Task to carry out. With the images removed, reproduce each entry below word for word.

Records supplied.
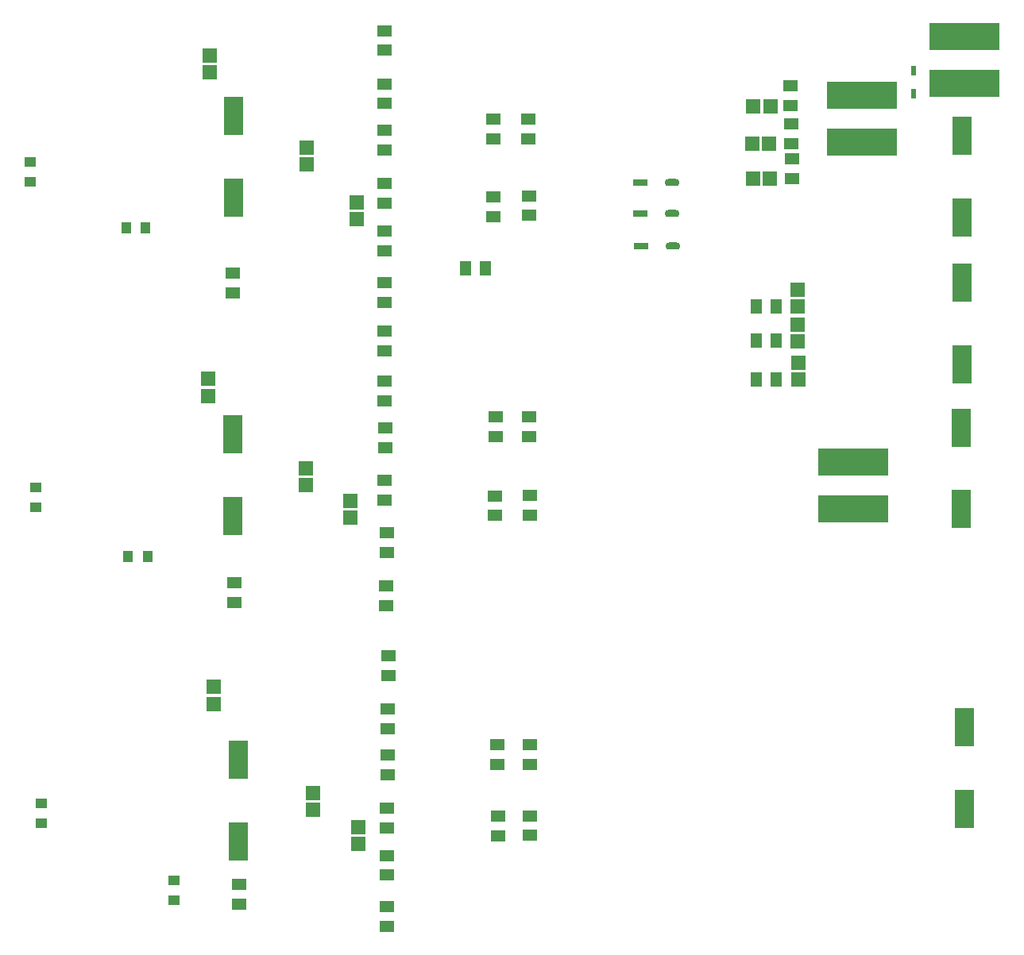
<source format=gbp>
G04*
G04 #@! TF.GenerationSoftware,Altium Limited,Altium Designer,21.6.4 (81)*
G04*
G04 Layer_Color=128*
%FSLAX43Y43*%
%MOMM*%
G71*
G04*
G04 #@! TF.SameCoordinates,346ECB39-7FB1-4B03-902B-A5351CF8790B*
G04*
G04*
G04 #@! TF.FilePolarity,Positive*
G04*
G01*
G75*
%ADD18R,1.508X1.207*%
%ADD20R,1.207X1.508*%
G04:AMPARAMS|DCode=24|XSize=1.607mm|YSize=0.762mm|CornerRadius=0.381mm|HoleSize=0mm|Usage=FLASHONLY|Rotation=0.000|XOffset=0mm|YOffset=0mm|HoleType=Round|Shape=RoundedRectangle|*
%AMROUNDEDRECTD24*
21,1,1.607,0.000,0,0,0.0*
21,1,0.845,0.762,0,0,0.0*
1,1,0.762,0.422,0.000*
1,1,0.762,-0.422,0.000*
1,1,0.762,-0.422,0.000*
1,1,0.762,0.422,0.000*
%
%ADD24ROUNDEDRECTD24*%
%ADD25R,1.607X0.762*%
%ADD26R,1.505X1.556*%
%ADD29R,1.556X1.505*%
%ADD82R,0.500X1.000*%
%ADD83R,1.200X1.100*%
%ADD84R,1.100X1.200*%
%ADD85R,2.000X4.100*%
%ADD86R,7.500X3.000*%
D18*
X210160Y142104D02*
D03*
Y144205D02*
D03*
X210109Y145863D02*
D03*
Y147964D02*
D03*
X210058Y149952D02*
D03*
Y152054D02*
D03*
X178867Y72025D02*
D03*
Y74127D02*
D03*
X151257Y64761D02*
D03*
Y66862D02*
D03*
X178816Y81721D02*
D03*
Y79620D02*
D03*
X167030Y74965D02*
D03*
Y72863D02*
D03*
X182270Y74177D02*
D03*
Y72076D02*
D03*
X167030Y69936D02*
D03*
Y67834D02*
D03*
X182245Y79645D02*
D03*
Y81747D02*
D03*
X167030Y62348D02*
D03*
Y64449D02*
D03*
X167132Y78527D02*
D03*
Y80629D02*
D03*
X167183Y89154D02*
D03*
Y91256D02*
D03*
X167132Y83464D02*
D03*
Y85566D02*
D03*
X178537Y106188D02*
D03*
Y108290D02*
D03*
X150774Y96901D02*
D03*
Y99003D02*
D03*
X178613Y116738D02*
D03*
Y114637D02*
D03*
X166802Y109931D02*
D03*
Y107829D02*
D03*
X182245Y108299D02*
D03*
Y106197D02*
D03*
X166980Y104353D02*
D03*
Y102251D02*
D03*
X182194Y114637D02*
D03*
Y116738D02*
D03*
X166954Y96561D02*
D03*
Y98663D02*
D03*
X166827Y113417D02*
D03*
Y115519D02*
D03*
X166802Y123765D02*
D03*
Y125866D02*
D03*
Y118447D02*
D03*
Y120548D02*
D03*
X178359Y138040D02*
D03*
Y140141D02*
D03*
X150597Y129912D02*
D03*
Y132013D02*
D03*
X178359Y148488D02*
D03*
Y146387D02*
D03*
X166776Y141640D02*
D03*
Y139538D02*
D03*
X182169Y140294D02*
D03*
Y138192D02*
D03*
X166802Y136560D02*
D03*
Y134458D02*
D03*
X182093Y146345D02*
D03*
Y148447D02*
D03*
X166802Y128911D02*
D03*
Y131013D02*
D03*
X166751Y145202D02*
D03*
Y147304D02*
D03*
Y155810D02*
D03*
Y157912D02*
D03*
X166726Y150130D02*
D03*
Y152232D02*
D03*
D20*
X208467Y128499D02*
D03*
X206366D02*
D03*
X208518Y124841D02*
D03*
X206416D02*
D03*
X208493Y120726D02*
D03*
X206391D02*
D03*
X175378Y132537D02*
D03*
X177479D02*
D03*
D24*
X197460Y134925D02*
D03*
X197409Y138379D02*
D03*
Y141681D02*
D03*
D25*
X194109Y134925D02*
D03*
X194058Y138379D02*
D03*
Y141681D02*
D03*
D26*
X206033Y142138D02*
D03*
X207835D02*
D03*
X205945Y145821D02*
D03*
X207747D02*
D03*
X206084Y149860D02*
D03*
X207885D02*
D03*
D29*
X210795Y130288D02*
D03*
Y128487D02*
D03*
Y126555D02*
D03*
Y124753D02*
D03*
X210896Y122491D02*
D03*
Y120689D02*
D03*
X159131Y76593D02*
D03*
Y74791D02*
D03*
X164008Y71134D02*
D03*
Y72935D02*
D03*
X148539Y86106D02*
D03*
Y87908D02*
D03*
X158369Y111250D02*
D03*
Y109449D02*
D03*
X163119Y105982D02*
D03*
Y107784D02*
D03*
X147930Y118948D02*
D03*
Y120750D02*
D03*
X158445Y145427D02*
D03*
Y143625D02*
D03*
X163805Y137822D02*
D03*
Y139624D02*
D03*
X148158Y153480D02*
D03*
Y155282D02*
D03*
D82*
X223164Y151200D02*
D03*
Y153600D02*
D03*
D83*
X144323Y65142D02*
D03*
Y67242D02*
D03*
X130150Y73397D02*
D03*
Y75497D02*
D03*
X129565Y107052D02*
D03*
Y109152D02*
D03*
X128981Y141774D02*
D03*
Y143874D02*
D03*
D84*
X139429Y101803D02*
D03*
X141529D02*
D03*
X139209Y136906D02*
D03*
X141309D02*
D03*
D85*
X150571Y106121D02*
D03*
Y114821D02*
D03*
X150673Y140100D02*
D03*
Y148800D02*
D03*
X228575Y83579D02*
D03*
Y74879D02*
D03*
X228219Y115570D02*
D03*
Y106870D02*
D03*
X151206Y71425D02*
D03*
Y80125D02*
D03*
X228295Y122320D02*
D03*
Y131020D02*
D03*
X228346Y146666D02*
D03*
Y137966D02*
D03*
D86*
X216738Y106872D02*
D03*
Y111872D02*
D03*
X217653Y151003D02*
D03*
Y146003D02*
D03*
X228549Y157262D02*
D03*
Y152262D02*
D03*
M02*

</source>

Solution to the exercise.
<source format=gbp>
G04*
G04 #@! TF.GenerationSoftware,Altium Limited,Altium Designer,21.6.4 (81)*
G04*
G04 Layer_Color=128*
%FSLAX43Y43*%
%MOMM*%
G71*
G04*
G04 #@! TF.SameCoordinates,346ECB39-7FB1-4B03-902B-A5351CF8790B*
G04*
G04*
G04 #@! TF.FilePolarity,Positive*
G04*
G01*
G75*
%ADD18R,1.508X1.207*%
%ADD20R,1.207X1.508*%
G04:AMPARAMS|DCode=24|XSize=1.607mm|YSize=0.762mm|CornerRadius=0.381mm|HoleSize=0mm|Usage=FLASHONLY|Rotation=0.000|XOffset=0mm|YOffset=0mm|HoleType=Round|Shape=RoundedRectangle|*
%AMROUNDEDRECTD24*
21,1,1.607,0.000,0,0,0.0*
21,1,0.845,0.762,0,0,0.0*
1,1,0.762,0.422,0.000*
1,1,0.762,-0.422,0.000*
1,1,0.762,-0.422,0.000*
1,1,0.762,0.422,0.000*
%
%ADD24ROUNDEDRECTD24*%
%ADD25R,1.607X0.762*%
%ADD26R,1.505X1.556*%
%ADD29R,1.556X1.505*%
%ADD82R,0.500X1.000*%
%ADD83R,1.200X1.100*%
%ADD84R,1.100X1.200*%
%ADD85R,2.000X4.100*%
%ADD86R,7.500X3.000*%
D18*
X210160Y142104D02*
D03*
Y144205D02*
D03*
X210109Y145863D02*
D03*
Y147964D02*
D03*
X210058Y149952D02*
D03*
Y152054D02*
D03*
X178867Y72025D02*
D03*
Y74127D02*
D03*
X151257Y64761D02*
D03*
Y66862D02*
D03*
X178816Y81721D02*
D03*
Y79620D02*
D03*
X167030Y74965D02*
D03*
Y72863D02*
D03*
X182270Y74177D02*
D03*
Y72076D02*
D03*
X167030Y69936D02*
D03*
Y67834D02*
D03*
X182245Y79645D02*
D03*
Y81747D02*
D03*
X167030Y62348D02*
D03*
Y64449D02*
D03*
X167132Y78527D02*
D03*
Y80629D02*
D03*
X167183Y89154D02*
D03*
Y91256D02*
D03*
X167132Y83464D02*
D03*
Y85566D02*
D03*
X178537Y106188D02*
D03*
Y108290D02*
D03*
X150774Y96901D02*
D03*
Y99003D02*
D03*
X178613Y116738D02*
D03*
Y114637D02*
D03*
X166802Y109931D02*
D03*
Y107829D02*
D03*
X182245Y108299D02*
D03*
Y106197D02*
D03*
X166980Y104353D02*
D03*
Y102251D02*
D03*
X182194Y114637D02*
D03*
Y116738D02*
D03*
X166954Y96561D02*
D03*
Y98663D02*
D03*
X166827Y113417D02*
D03*
Y115519D02*
D03*
X166802Y123765D02*
D03*
Y125866D02*
D03*
Y118447D02*
D03*
Y120548D02*
D03*
X178359Y138040D02*
D03*
Y140141D02*
D03*
X150597Y129912D02*
D03*
Y132013D02*
D03*
X178359Y148488D02*
D03*
Y146387D02*
D03*
X166776Y141640D02*
D03*
Y139538D02*
D03*
X182169Y140294D02*
D03*
Y138192D02*
D03*
X166802Y136560D02*
D03*
Y134458D02*
D03*
X182093Y146345D02*
D03*
Y148447D02*
D03*
X166802Y128911D02*
D03*
Y131013D02*
D03*
X166751Y145202D02*
D03*
Y147304D02*
D03*
Y155810D02*
D03*
Y157912D02*
D03*
X166726Y150130D02*
D03*
Y152232D02*
D03*
D20*
X208467Y128499D02*
D03*
X206366D02*
D03*
X208518Y124841D02*
D03*
X206416D02*
D03*
X208493Y120726D02*
D03*
X206391D02*
D03*
X175378Y132537D02*
D03*
X177479D02*
D03*
D24*
X197460Y134925D02*
D03*
X197409Y138379D02*
D03*
Y141681D02*
D03*
D25*
X194109Y134925D02*
D03*
X194058Y138379D02*
D03*
Y141681D02*
D03*
D26*
X206033Y142138D02*
D03*
X207835D02*
D03*
X205945Y145821D02*
D03*
X207747D02*
D03*
X206084Y149860D02*
D03*
X207885D02*
D03*
D29*
X210795Y130288D02*
D03*
Y128487D02*
D03*
Y126555D02*
D03*
Y124753D02*
D03*
X210896Y122491D02*
D03*
Y120689D02*
D03*
X159131Y76593D02*
D03*
Y74791D02*
D03*
X164008Y71134D02*
D03*
Y72935D02*
D03*
X148539Y86106D02*
D03*
Y87908D02*
D03*
X158369Y111250D02*
D03*
Y109449D02*
D03*
X163119Y105982D02*
D03*
Y107784D02*
D03*
X147930Y118948D02*
D03*
Y120750D02*
D03*
X158445Y145427D02*
D03*
Y143625D02*
D03*
X163805Y137822D02*
D03*
Y139624D02*
D03*
X148158Y153480D02*
D03*
Y155282D02*
D03*
D82*
X223164Y151200D02*
D03*
Y153600D02*
D03*
D83*
X144323Y65142D02*
D03*
Y67242D02*
D03*
X130150Y73397D02*
D03*
Y75497D02*
D03*
X129565Y107052D02*
D03*
Y109152D02*
D03*
X128981Y141774D02*
D03*
Y143874D02*
D03*
D84*
X139429Y101803D02*
D03*
X141529D02*
D03*
X139209Y136906D02*
D03*
X141309D02*
D03*
D85*
X150571Y106121D02*
D03*
Y114821D02*
D03*
X150673Y140100D02*
D03*
Y148800D02*
D03*
X228575Y83579D02*
D03*
Y74879D02*
D03*
X228219Y115570D02*
D03*
Y106870D02*
D03*
X151206Y71425D02*
D03*
Y80125D02*
D03*
X228295Y122320D02*
D03*
Y131020D02*
D03*
X228346Y146666D02*
D03*
Y137966D02*
D03*
D86*
X216738Y106872D02*
D03*
Y111872D02*
D03*
X217653Y151003D02*
D03*
Y146003D02*
D03*
X228549Y157262D02*
D03*
Y152262D02*
D03*
M02*

</source>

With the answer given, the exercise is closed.